State Environmental Protection Secretary John Hanger and Agriculture Secretary Russell Redding said Pennsylvania's plan provides a reasonable assurance that it can clean up the water flowing into the bay while keeping industries in the watershed viable.
Hanger said that while the state has already reduced its nitrogen contributions to the bay by 28%, phosphorus by 46% and sediment by between 38% and 46%, more work remains to be done. The EPA's final enforceable allocations call for Pennsylvania to reduce by 2025 annual nitrogen discharges to 76.8 million lb, phosphorous discharges to 2.7 million lb and sediment to between 0.95 and 1.05 million tons per year.
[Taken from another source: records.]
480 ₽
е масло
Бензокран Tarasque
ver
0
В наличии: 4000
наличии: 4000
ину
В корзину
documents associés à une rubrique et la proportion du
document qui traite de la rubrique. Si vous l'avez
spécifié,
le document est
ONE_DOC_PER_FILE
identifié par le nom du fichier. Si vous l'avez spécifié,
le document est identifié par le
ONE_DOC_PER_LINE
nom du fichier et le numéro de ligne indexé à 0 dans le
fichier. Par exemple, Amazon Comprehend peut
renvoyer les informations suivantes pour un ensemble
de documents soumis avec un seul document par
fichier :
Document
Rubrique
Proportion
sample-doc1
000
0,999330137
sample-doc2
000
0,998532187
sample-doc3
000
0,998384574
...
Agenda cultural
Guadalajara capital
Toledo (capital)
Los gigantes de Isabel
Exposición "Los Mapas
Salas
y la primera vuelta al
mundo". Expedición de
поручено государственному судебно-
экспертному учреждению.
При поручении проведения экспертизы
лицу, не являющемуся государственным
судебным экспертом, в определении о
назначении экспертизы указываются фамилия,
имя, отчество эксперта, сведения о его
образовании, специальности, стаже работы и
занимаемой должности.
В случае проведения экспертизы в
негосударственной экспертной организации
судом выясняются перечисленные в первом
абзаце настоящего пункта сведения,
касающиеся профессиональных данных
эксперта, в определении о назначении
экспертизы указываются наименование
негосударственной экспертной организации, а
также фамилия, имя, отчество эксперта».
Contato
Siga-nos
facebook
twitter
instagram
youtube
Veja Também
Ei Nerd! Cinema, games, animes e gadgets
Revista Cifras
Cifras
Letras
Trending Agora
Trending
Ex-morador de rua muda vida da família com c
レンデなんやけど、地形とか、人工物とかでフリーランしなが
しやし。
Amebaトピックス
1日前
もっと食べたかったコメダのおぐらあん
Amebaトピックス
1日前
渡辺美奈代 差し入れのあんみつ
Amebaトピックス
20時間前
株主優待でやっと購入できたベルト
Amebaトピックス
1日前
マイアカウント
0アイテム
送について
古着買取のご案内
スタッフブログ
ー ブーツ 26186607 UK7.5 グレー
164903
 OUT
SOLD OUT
Pennsylvania's plan, referred to as a watershed implementation plan, or WIP, calls for continuing existing programs that have proven effective and, in some cases, improving the capacity to track and expand those efforts; implementing new programs that take advantage of advanced and innovative technologies; and enhancing common sense compliance efforts, particularly for non-point sources such as agriculture and storm water runoff from development.
Pennsylvania will improve its ability to track nutrient and sediment reductions made by farmers and other land managers through the plan. Until now, usually only those best management practices, or BMPs, that were associated with a federal or state grant program were reported to the Bay Program, which meant many improvements went unnoticed. Improving communications and cooperation with farmers and partners like county conservation districts will be critical to the success of this effort, Redding added.
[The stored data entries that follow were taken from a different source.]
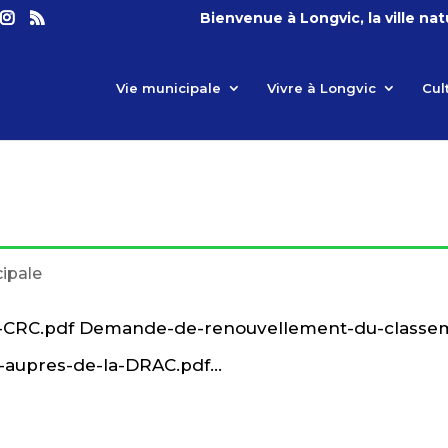
Bienvenue à Longvic, la ville na
Vie municipale
Vivre à Longvic
Cul
cipale
u-CRC.pdf Demande-de-renouvellement-du-classe
upres-de-la-DRAC.pdf...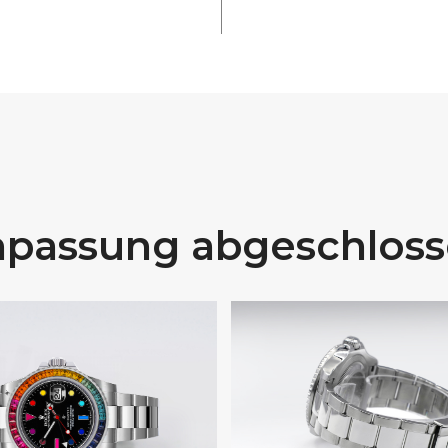
passung abgeschlos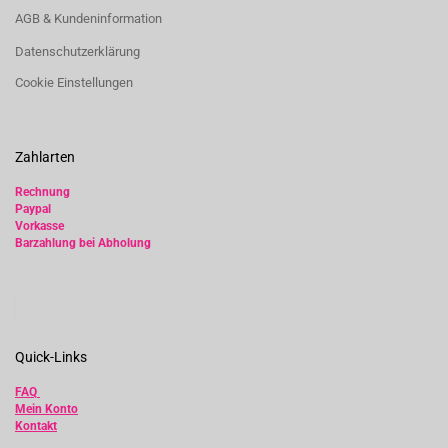
AGB & Kundeninformation
Datenschutzerklärung
Cookie Einstellungen
Zahlarten
Rechnung
Paypal
Vorkasse
Barzahlung bei Abholung
Quick-Links
FAQ
Mein Konto
Kontakt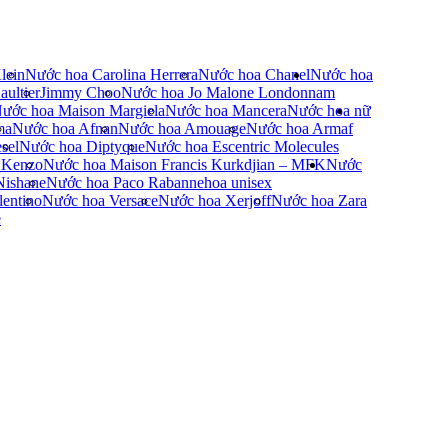
lein
Nước hoa Carolina Herrera
Nước hoa Chanel
Nước hoa
ultier
Jimmy Choo
Nước hoa Jo Malone London
nam
ước hoa Maison Margiela
Nước hoa Mancera
Nước hoa nữ
ma
Nước hoa Afnan
Nước hoa Amouage
Nước hoa Armaf
sel
Nước hoa Diptyque
Nước hoa Escentric Molecules
 Kenzo
Nước hoa Maison Francis Kurkdjian – MFK
Nước
Nishane
Nước hoa Paco Rabanne
hoa unisex
entino
Nước hoa Versace
Nước hoa Xerjoff
Nước hoa Zara
e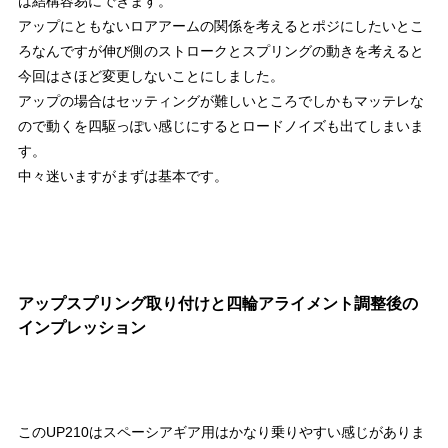
は結構容易にできます。
アップにともないロアアームの関係を考えるとポジにしたいとこ
ろなんですが伸び側のストロークとスプリングの動きを考えると
今回はさほど変更しないことにしました。
アップの場合はセッティングが難しいところでしかもマッテレな
ので動くを四駆っぽい感じにするとロードノイズも出てしまいま
す。
中々迷いますがまずは基本です。
アップスプリング取り付けと四輪アライメント調整後の
インプレッション
このUP210はスペーシアギア用はかなり乗りやすい感じがありま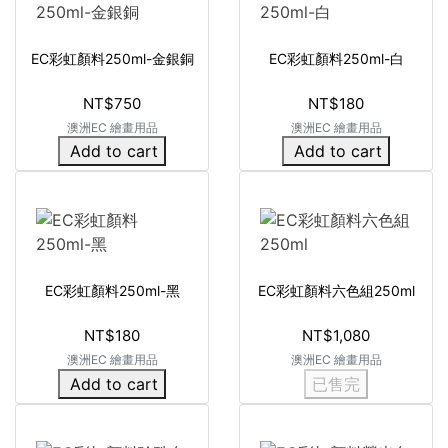
EC彩虹顏料250ml-金銀銅
EC彩虹顏料250ml-白
NT$750
NT$180
澳洲EC 繪畫用品
澳洲EC 繪畫用品
Add to cart
Add to cart
EC彩虹顏料250ml-黑
EC彩虹顏料六色組250ml
NT$180
NT$1,080
澳洲EC 繪畫用品
澳洲EC 繪畫用品
Add to cart
已售完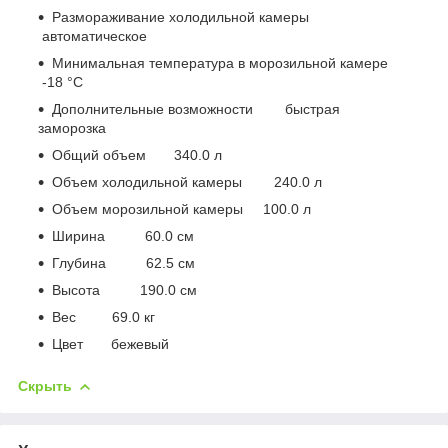
Размораживание холодильной камеры
автоматическое
Минимальная температура в морозильной камере
-18 °C
Дополнительные возможности быстрая
заморозка
Общий объем 340.0 л
Объем холодильной камеры 240.0 л
Объем морозильной камеры 100.0 л
Ширина 60.0 см
Глубина 62.5 см
Высота 190.0 см
Вес 69.0 кг
Цвет бежевый
Скрыть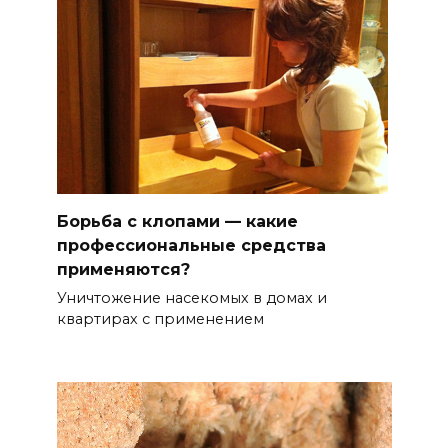
Борьба с клопами — какие
профессиональные средства
применяются?
Уничтожение насекомых в домах и
квартирах с применением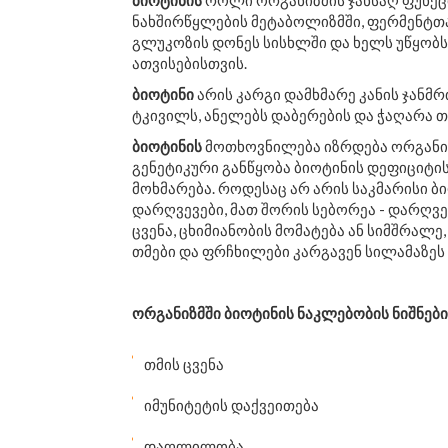
ბიოტინის
როლი ორგანიზმის ჯანსაღ ფუნქცი
ნახშირწყლების მეტაბოლიზმში, ფერმენტთ
გლუკოზის დონეს სისხლში და ხელს უწყობს 
ათვისებისთვის.
ბიოტინი
არის კარგი დამხმარე კანის ჯანმ
ტკივილს, ანელებს დაბერების და ჭაღარა თ
ბიოტინის
მოთხოვნილება იზრდება ორგანიზ
გენეტიკური განწყობა ბიოტინის დეფიციტი
მოხმარება. როდესაც არ არის საკმარისი ბ
დარღვევები, მათ შორის სებორეა - დარღვე
ცვენა, ცხიმიანობის მომატება ან სიმშრალე
თმები და ფრჩხილები კარგავენ სილამაზეს 
ორგანიზმში ბიოტინის ნაკლებობის ნიშნები
თმის ცვენა
იმუნიტეტის დაქვეითება
დაღლილობა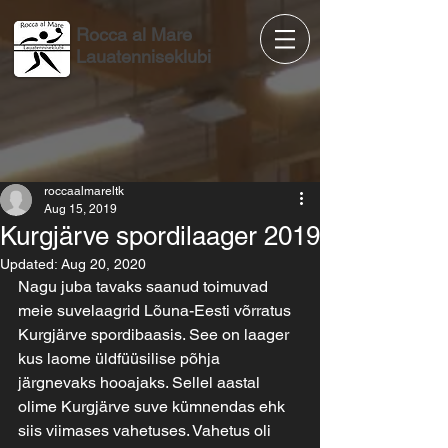
Rocca al Mare
Lauatenniseklubi
roccaalmareltk
Aug 15, 2019
Kurgjärve spordilaager 2019
Updated:
Aug 20, 2020
Nagu juba tavaks saanud toimuvad 
meie suvelaagrid Lõuna-Eesti võrratus 
Kurgjärve spordibaasis. See on laager 
kus laome üldfüüsilise põhja 
järgnevaks hooajaks. Sellel aastal 
olime Kurgjärve suve kümnendas ehk 
siis viimases vahetuses. Vahetus oli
Pennsylvania's plan also calls for using new and innovative technologies to reduce pollution. The state has proposed creating a $100 million program, funded by the federal government, states within the bay watershed and other key stakeholders, that would finance four to eight manure-to-energy projects, for example, each year. Each project could remove close to 1 million lb of nitrogen from the Chesapeake Bay.
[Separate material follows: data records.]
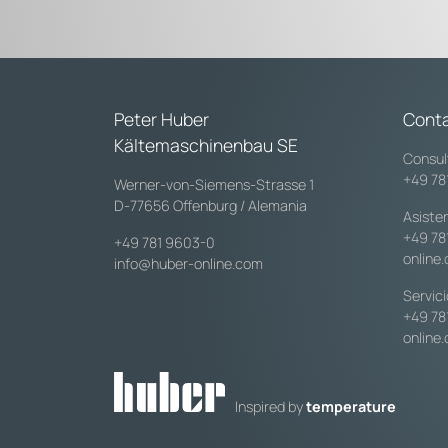
Peter Huber
Cont
Kältemaschinenbau SE
Consul
+49 78
Werner-von-Siemens-Strasse 1
D-77656 Offenburg / Alemania
Asiste
+49 78
+49 781 9603-0
online
info@huber-online.com
Servic
+49 78
online
Inspired by
temperature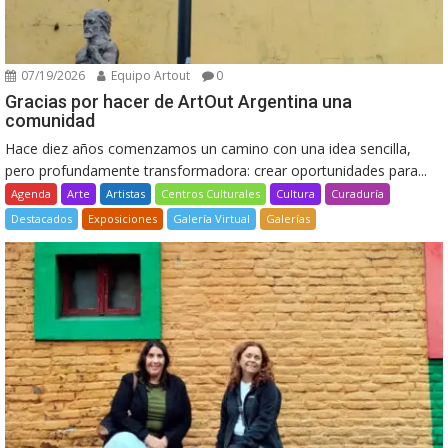
07/19/2026
Equipo Artout
0
Gracias por hacer de ArtOut Argentina una
comunidad
Hace diez años comenzamos un camino con una idea sencilla,
pero profundamente transformadora: crear oportunidades para...
Agenda
Arte
Artistas
Centros Culturales
Cultura
Curaduría
Destacados
Exposiciones
Galería Virtual
Galerías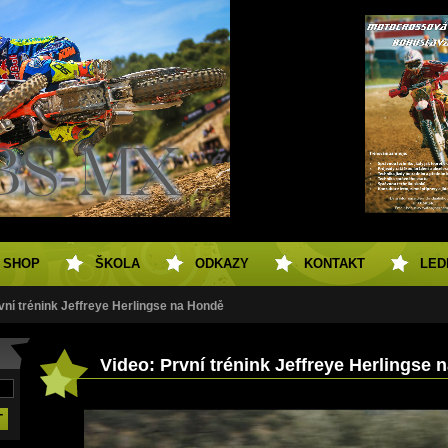
SHOP
ŠKOLA
ODKAZY
KONTAKT
LED
vní trénink Jeffreye Herlingse na Hondě
Video: První trénink Jeffreye Herlingse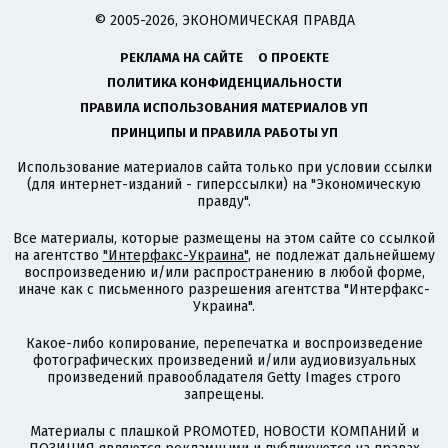
© 2005-2026, ЭКОНОМИЧЕСКАЯ ПРАВДА
РЕКЛАМА НА САЙТЕ
О ПРОЕКТЕ
ПОЛИТИКА КОНФИДЕНЦИАЛЬНОСТИ
ПРАВИЛА ИСПОЛЬЗОВАНИЯ МАТЕРИАЛОВ УП
ПРИНЦИПЫ И ПРАВИЛА РАБОТЫ УП
Использование материалов сайта только при условии ссылки
(для интернет-изданий - гиперссылки) на "Экономическую
правду".
Все материалы, которые размещены на этом сайте со ссылкой
на агентство
"Интерфакс-Украина"
, не подлежат дальнейшему
воспроизведению и/или распространению в любой форме,
иначе как с письменного разрешения агентства "Интерфакс-
Украина".
Какое-либо копирование, перепечатка и воспроизведение
фотографических произведений и/или аудиовизуальных
произведений правообладателя Getty Images строго
запрещены.
Материалы с плашкой PROMOTED, НОВОСТИ КОМПАНИЙ и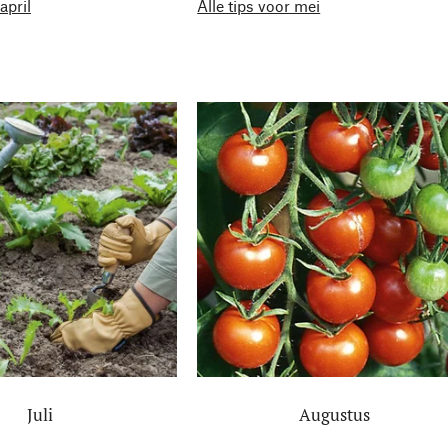
april
Alle tips voor mei
Juli
Augustus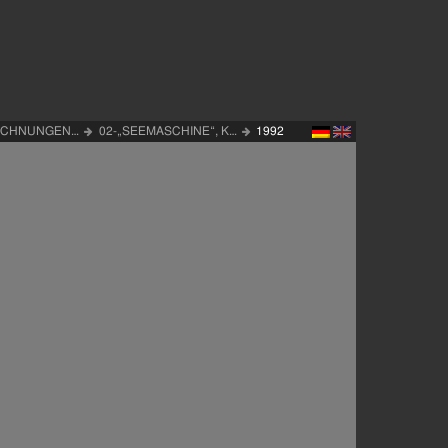
ZEICHNUNGEN…
02-„SEEMASCHINE“, K…
1992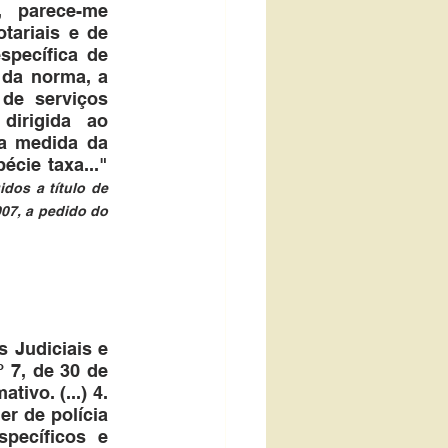
, parece-me 
ariais e de 
pecífica de 
 da norma, a 
de serviços 
dirigida ao 
a medida da 
intensidade da participação do Estado, confirmando tratar-se da espécie taxa..." 
dos a título de 
07, a pedido do 
 Judiciais e 
 7, de 30 de 
vo. (...) 4. 
r de polícia 
pecíficos e 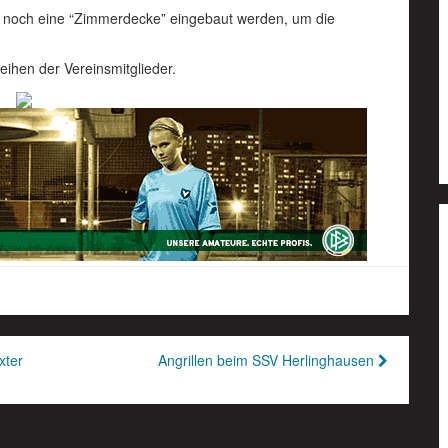
te noch eine “Zimmerdecke” eingebaut werden, um die
eihen der Vereinsmitglieder.
xter
Angrillen beim SSV Herlinghausen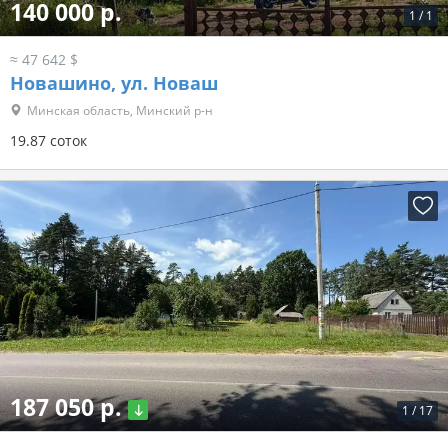
140 000 р.
1
/
1
≈ 47 642 $
Новашино, ул. Новаш
Минская область, Минский р-н
19.87 соток
187 050 р.
1
/
17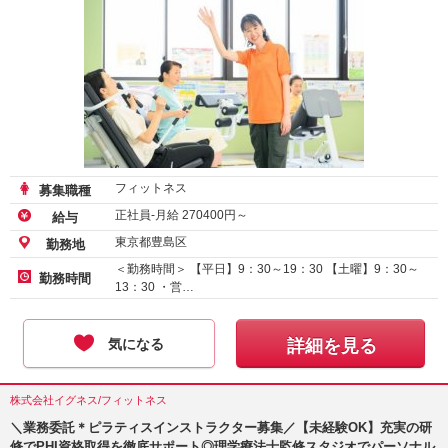
フィットネス
募集職種
正社員-月給
270400
円～
給与
東京都豊島区
勤務地
＜勤務時間＞ 【平日】9：30～19：30 【土曜】9：30～
勤務時間
13：30 ・営…
気になる
詳細を見る
株式会社イグネス/フィットネス
＼業務委託＊ピラティスインストラクター募集／【未経験OK】充実の研
修でPHI資格取得を徹底サポート◎理学療法士監修スタジオでパーソナル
The Department of Environmental Protection and the Department of Agriculture have been working with a number of companies to look for ways to install technologies like manure treatment, methane digesters and electrical co-generation equipment on dairy, poultry and hog farms. These technologies can help reduce nutrient pollution while also producing electricity and marketable soil products that create additional revenue streams for farmers and rural communities.